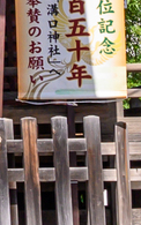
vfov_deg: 4.4
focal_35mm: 461
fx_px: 2832
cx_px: -527
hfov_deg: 2.7
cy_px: -344
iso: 640
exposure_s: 1/100
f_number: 16
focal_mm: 44
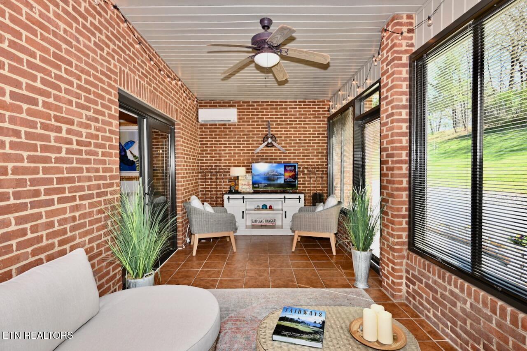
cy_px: 176
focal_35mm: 18
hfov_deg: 90.0
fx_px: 264
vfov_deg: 67.4
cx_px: 264
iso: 100
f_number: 4
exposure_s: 1/60
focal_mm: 12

______________________________

*EXERCISE REQUIREMENTS*. Omitting the pictures, copy each record above exactly as it stands.

*EXERCISE RESULT*.
vfov_deg: 4.4
focal_35mm: 461
fx_px: 2832
cx_px: -527
hfov_deg: 2.7
cy_px: -344
iso: 640
exposure_s: 1/100
f_number: 16
focal_mm: 44
cy_px: 176
focal_35mm: 18
hfov_deg: 90.0
fx_px: 264
vfov_deg: 67.4
cx_px: 264
iso: 100
f_number: 4
exposure_s: 1/60
focal_mm: 12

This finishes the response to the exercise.